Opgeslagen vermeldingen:
=-=-=

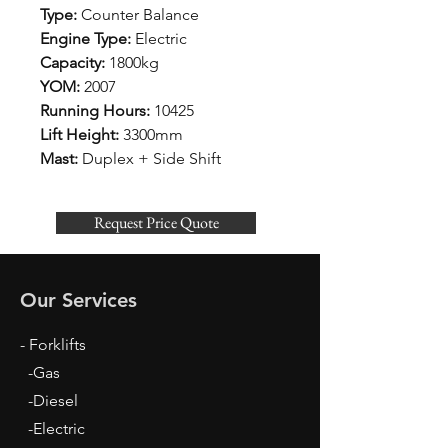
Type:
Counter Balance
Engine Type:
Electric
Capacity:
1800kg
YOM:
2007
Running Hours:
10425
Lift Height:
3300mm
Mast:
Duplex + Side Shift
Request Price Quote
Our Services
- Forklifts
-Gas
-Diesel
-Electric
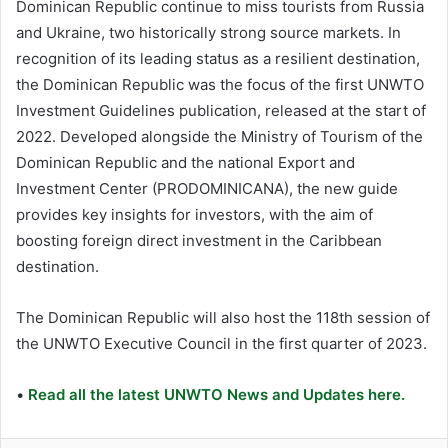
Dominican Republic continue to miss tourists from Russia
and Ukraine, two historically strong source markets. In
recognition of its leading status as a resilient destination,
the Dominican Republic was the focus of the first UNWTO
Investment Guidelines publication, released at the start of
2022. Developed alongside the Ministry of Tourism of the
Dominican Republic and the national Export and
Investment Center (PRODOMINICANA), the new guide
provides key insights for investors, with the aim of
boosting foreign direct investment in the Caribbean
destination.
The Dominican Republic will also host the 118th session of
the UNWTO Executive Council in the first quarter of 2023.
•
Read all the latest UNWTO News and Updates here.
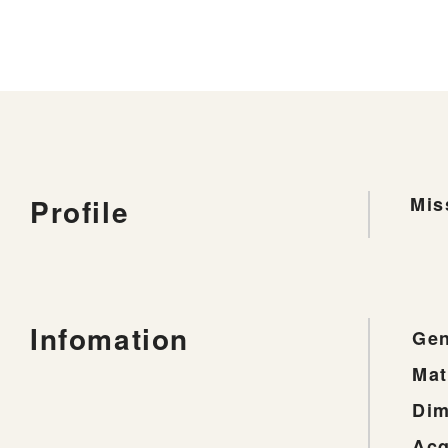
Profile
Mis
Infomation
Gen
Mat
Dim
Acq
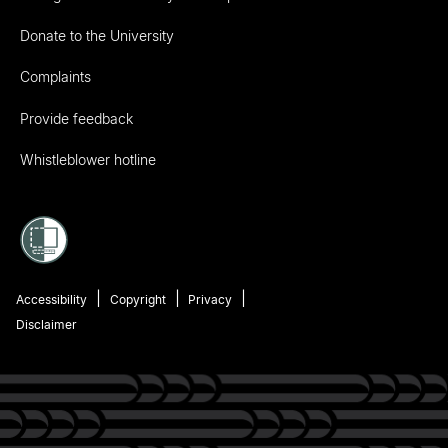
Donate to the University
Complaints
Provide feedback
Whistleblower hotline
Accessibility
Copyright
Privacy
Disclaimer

=-=-=

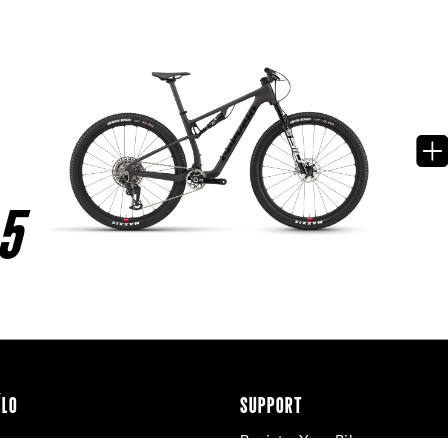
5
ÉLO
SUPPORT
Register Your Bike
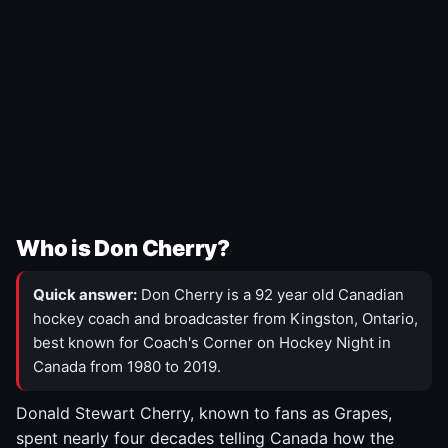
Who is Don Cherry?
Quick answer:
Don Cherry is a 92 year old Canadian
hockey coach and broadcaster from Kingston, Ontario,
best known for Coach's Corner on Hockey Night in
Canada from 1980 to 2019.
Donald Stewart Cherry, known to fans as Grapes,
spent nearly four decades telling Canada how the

=-=-=

Geef elke regel uit de vermeldingen terug waarin het woord "Republic" voorkomt. Hoofdletters en kleine letters tellen mee.

Dominican Republic continue to miss tourists from Russia
the Dominican Republic was the focus of the first UNWTO
Dominican Republic and the national Export and
The Dominican Republic will also host the 118th session of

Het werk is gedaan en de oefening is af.